First Approved Human Age-Reversal Therapy
A regulatory authority (FDA or EMA) grants market approval for a therapy demonstrated to reverse at least one hallmark of aging in humans — epigenetic age, telomere length restoration, senescent cell clearance — in a properly powered clinical trial.
- Median year
- 2035
- P10 – P90 range
- 2030 – 2045
- Probability ever occurs
- 65%
- Last reviewed
- June 2026
A regulator approves the first therapy demonstrated to reverse — not just slow — a hallmark of aging. The event doesn't promise radical life extension, but it establishes the category: aging is now a modifiable medical target.

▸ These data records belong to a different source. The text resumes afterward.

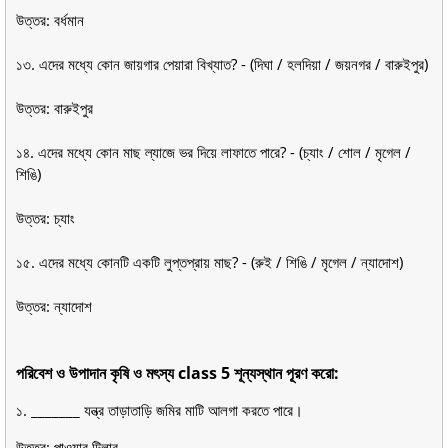
উত্তর: বর্ধমান
১৩. এদের মধ্যে কোন জায়গার পেয়ারা বিখ্যাত? - (দিঘা / হলদিয়া / জয়নগর / বারুইপুর)
উত্তর: বারুইপুর
১৪. এদের মধ্যে কোন মাছ ল্যাজে ভর দিয়ে লাফাতে পারে? - (চ্যাং / শোল / মৃগেল /
শিঙি)
উত্তর: চ্যাং
১৫. এদের মধ্যে কোনটি একটি লুপ্তপ্রায় মাছ? - (রুই / শিঙি / মৃগেল / ন্যাদোশ)
উত্তর: ন্যাদোশ
পরিবেশ ও উপাদান কৃষি ও মৎস্য class 5 শূন্যস্থান পূরণ করো:
১. _______ যন্ত্র তাড়াতাড়ি জমির মাটি আলগা করতে পারে।
উত্তর: পাওয়ার টিলার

Progress in longevity science continues but no therapy achieves the standard of demonstrated reversal in a Phase 3 trial. The hallmarks of aging remain treatable only in narrow, organ-specific contexts.
Where things stand
In early 2026, the first partial epigenetic reprogramming therapy entered human Phase 1 clinical trials — a genuine milestone, marking the transition from animal-model research into the clinical pipeline. Phase 1 confirms human safety and dosing; it does not yet establish efficacy.
The scientific framework that makes this event trackable is the hallmarks of aging literature, which defines aging as a set of measurable, interconnected cellular processes — epigenetic drift, telomere shortening, senescent cell accumulation, and others. The definition above maps directly to this framework: a therapy qualifies if it reverses at least one of these hallmarks in a properly powered human trial.
Standard clinical timelines from a 2026 Phase 1 entry:
- Phase 1 (safety): 1–3 years
- Phase 2 (efficacy, small sample): 2–4 years
- Phase 3 (large-scale, pivotal): 3–5 years
- Regulatory review: 1–2 years
Under an optimistic path, earliest approval falls around 2030–2033. Under typical biotech attrition rates — most drugs that enter Phase 1 never reach approval — 2035 is more realistic. The 2045 bound accounts for the real possibility that early trials reveal safety concerns requiring redesign or that the reprogramming approach encounters limits not visible in animal models.
The p_ever of 0.65 reflects a genuine scientific uncertainty: partial reprogramming is biologically plausible and the pathway is now in human trials, but whether it will meet the strict efficacy bar required for regulatory approval — at a safety profile acceptable for broad use — is not guaranteed. Aging is a more complex target than most drugs address.